■ **Ausgangstext**:
* * * * * * * * *

Es gelte jetzt, "menschlich glaubwürdig mit Ehe und Partnerschaft auch in Krisensituationen und im Scheitern umzugehen", so der Präsident des höchsten Gremiums der katholischen Laien in Deutschland. "Der Papst spricht uns allen eine hohe Kompetenz zu, Menschen in Beziehungen, Ehen und Familien zu beraten. Er rät den Klerikern, bei den Laien in Fragen von Ehe und Familie in die Schule zu gehen. Seine dringende Aufforderung zur pastoralen Unterscheidung gilt uns allen gemeinsam, sie ist Sache der einzelnen, der Gemeinden, der Diözesen und der ganzen Kirche in Deutschland."
Der Regensburger Bischof Rudolf Voderholzer sieht in der Papstbotschaft zu Ehe und Familie in erster Linie "eine Hymne auf die von Gott geschenkte Liebe". Es handle sich um ein "werbendes, einladendes Schreiben" ohne Pauschalurteile und -lösungen, erklärte der Bischof am Freitag in einer ersten Stellungnahme. Papst Franziskus verzichte auf lehramtliche Entscheidungen in strittigen Fällen. Er fordere aber eine intensivere kirchliche Begleitung von Paaren vor und nach der Eheschließung, besonders in schwierigen Situationen.
Mit Blick auf die intensive Diskussion über eine Zulassung wiederverheirateter Geschiedener zur Kommunion stellte Voderholzer fest, der Papst habe an der bisherigen Lehre nichts verändert. Er schreibe sie aber "angesichts einer noch komplexer gewordenen Situation fort". Die Seelsorger sollten sich dieser Paare annehmen und mit ihnen einen "Weg der persönlichen Reifung" gehen.

* * * * * * * * *

■ **Angezeigte Informationen**:
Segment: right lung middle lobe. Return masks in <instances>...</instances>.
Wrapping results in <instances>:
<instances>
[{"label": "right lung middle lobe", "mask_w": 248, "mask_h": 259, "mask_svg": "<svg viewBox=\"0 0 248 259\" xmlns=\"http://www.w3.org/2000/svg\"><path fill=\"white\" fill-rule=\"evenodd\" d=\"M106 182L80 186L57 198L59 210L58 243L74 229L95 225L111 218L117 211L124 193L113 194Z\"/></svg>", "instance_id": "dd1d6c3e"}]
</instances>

* * * * * * * * *

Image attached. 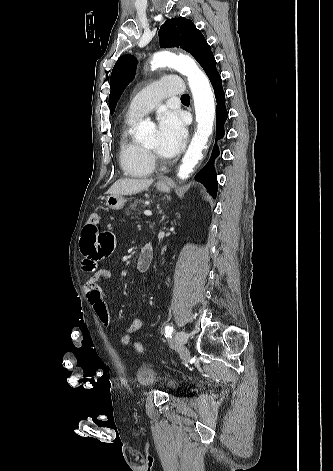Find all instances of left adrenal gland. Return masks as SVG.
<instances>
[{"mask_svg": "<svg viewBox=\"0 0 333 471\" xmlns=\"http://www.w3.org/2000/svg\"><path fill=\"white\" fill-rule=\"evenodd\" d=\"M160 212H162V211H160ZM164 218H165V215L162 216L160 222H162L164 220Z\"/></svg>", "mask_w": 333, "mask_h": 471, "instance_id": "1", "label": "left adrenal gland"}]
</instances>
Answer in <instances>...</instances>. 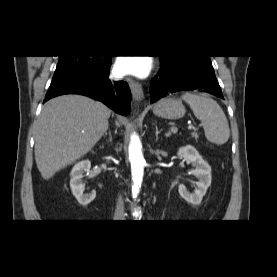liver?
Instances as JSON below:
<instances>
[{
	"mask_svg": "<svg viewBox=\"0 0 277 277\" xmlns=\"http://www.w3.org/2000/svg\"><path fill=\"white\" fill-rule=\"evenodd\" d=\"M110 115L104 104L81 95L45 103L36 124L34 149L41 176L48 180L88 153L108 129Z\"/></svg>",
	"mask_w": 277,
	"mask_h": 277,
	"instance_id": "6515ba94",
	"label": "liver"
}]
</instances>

* * * * * * * * *

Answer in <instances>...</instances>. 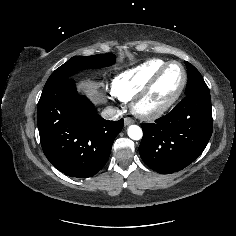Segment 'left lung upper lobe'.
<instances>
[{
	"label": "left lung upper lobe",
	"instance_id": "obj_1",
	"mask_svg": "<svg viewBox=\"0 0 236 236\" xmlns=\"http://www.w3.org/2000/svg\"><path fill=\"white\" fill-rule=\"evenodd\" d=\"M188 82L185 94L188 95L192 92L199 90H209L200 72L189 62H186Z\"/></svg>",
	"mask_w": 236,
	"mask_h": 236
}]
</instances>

* * * * * * * * *

■ **Aufgabenstellung**:
Kannst du den Ausgangstext über das Papstschreiben zu Ehe und Familie vollständig und unverändert wiedergeben? Die Auflistung ist eigenständiges Material und steht für sich, getrennt vom Ausgangstext.

■ **Lösung**:
Es gelte jetzt, "menschlich glaubwürdig mit Ehe und Partnerschaft auch in Krisensituationen und im Scheitern umzugehen", so der Präsident des höchsten Gremiums der katholischen Laien in Deutschland. "Der Papst spricht uns allen eine hohe Kompetenz zu, Menschen in Beziehungen, Ehen und Familien zu beraten. Er rät den Klerikern, bei den Laien in Fragen von Ehe und Familie in die Schule zu gehen. Seine dringende Aufforderung zur pastoralen Unterscheidung gilt uns allen gemeinsam, sie ist Sache der einzelnen, der Gemeinden, der Diözesen und der ganzen Kirche in Deutschland."
Der Regensburger Bischof Rudolf Voderholzer sieht in der Papstbotschaft zu Ehe und Familie in erster Linie "eine Hymne auf die von Gott geschenkte Liebe". Es handle sich um ein "werbendes, einladendes Schreiben" ohne Pauschalurteile und -lösungen, erklärte der Bischof am Freitag in einer ersten Stellungnahme. Papst Franziskus verzichte auf lehramtliche Entscheidungen in strittigen Fällen. Er fordere aber eine intensivere kirchliche Begleitung von Paaren vor und nach der Eheschließung, besonders in schwierigen Situationen.
Mit Blick auf die intensive Diskussion über eine Zulassung wiederverheirateter Geschiedener zur Kommunion stellte Voderholzer fest, der Papst habe an der bisherigen Lehre nichts verändert. Er schreibe sie aber "angesichts einer noch komplexer gewordenen Situation fort". Die Seelsorger sollten sich dieser Paare annehmen und mit ihnen einen "Weg der persönlichen Reifung" gehen.